Each year, one of my classiest friends hosts a Repeal of Prohibition Party. We all dress in 30's-inspired garb, make some Sidecars, and get slightly "swacked," as they would say. I'm not what you would call a master mixologist, so I mixed something up in my kitchen instead. I was inspired by the art deco architecture of the 1930's, and came up with this tiered Art Deco Cake. I discovered that tiered cakes can be fun, as long as you put a little planning into it. Taking extra time to ensure that all your edges are squared away really pays off here. Covering the cake with purchased fondant gives it smooth, clean lines, and I attached a feather half hackle on top for extra fancy.
The Science.
This was my first tiered cake, and I wanted to make sure that I had nice, flat cake layers to stack up. As I've discussed before, some cakes tend to "crown" in the center, giving them a domed shape that is difficult to layer with. Crowning happens when the edges of the cake heat up faster than the center, so the water evaporates before the steam can help the edges rise. This can be alleviated by using light-colored cake pans, which absorb less heat in the oven. Some bakers swear by wrapping the sides of the cake pan with strips of cloth to insulate it, but that's a little too intense for me. I decided to try another tool at my disposal: the convection setting on my oven. This setting activates a fan within the oven that circulates the hot air, so the surface of the cake is exposed to more even temperatures. I tried convection baking this cake, and I was very pleased with the results. My cakes were nice and flat, and I didn't have uneven baking on the side of the cake that was near the oven wall. I guess you could say I'm a Convection Convert. (Ah! I'm hilarious!) Remember, if you find your cake layers have crowned despite your best efforts, you can always press them down as I show in the Fall Spice Cake post.
The Recipe.
Chocolate Cake:
Preheat oven to 350°F. For the chocolate cake, make a double batch of the cake recipe from the Chocolate Turtle Cake post. Coat two 9x13 pans with baking spray and line with parchment paper. Pour the batter into the cake pans and bake on center rack for 30 minutes, or until tester inserted in center comes out clean. Cool cakes on wire racks.
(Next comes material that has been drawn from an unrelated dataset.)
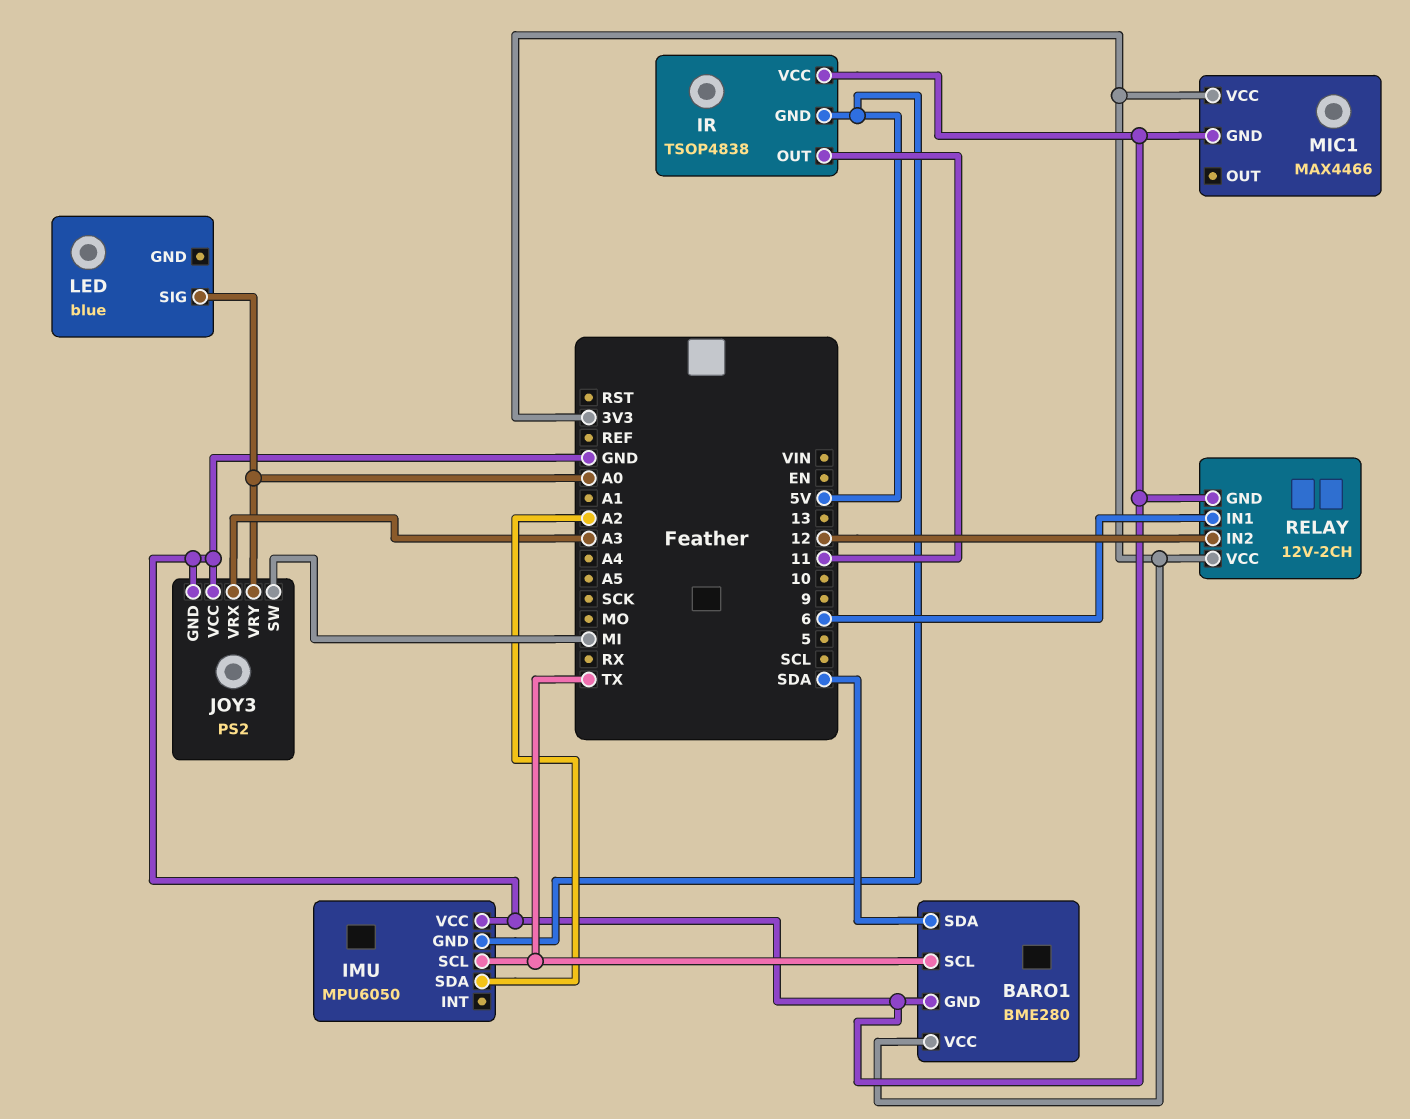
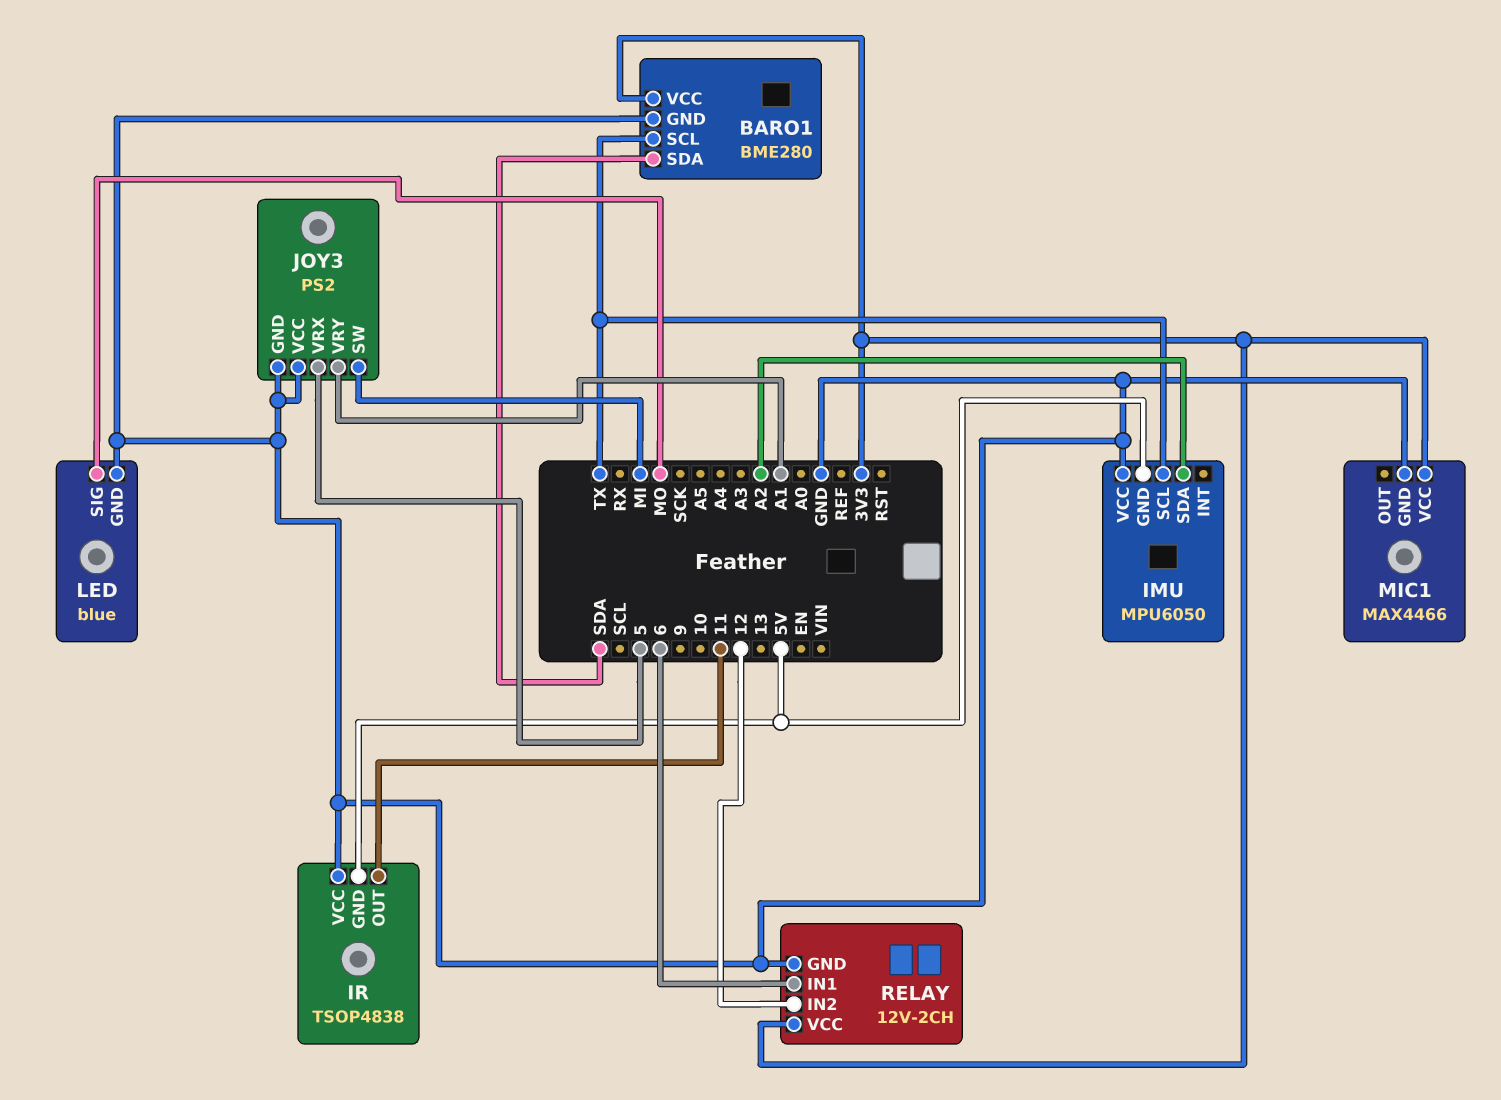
JOY3 pin VRX: A3 -> 5
JOY3 pin VRY: A0 -> A1
LED pin GND: none -> GND
LED pin SIG: A0 -> MO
To cut out the tiers, make three square stencils with cardstock. I made mine 6.5in, 4.5in, and 3in square. Use the stencils to cut three squares out of the cake layers with a sharp, serrated knife.
Make a batch of vanilla buttercream icing, and use it to layer your cake tiers, as shown below. Place the largest tier on a cake board and cover it with icing. Following the instuctions from the Valentine Cake post, cover the bottom tier with rolled fondant. Repeat with the other two tiers, and carefully lay them on top, smoothing the fondant afterward.
To make the black accents, I tinted the remaining fondant with Wilton Icing Colors Black by kneading it into the fondant. (I highly recommend wearing gloves for this, black fingernails are never becoming.) Then, roll the fondant out and cut strips for the cake, affixing them with buttercream. This is a good time for careful measuring, as well as artfully disguising any unsightly wrinkles or tears in the white fondant. You can get creative with any other accents you want to add. I chose to add a geometric fan shape to the bottom tier. Finally, I attached the feather accent (from Hobby Lobby) by cutting slits into the fondant on the top tier and inserting the half hackle into it.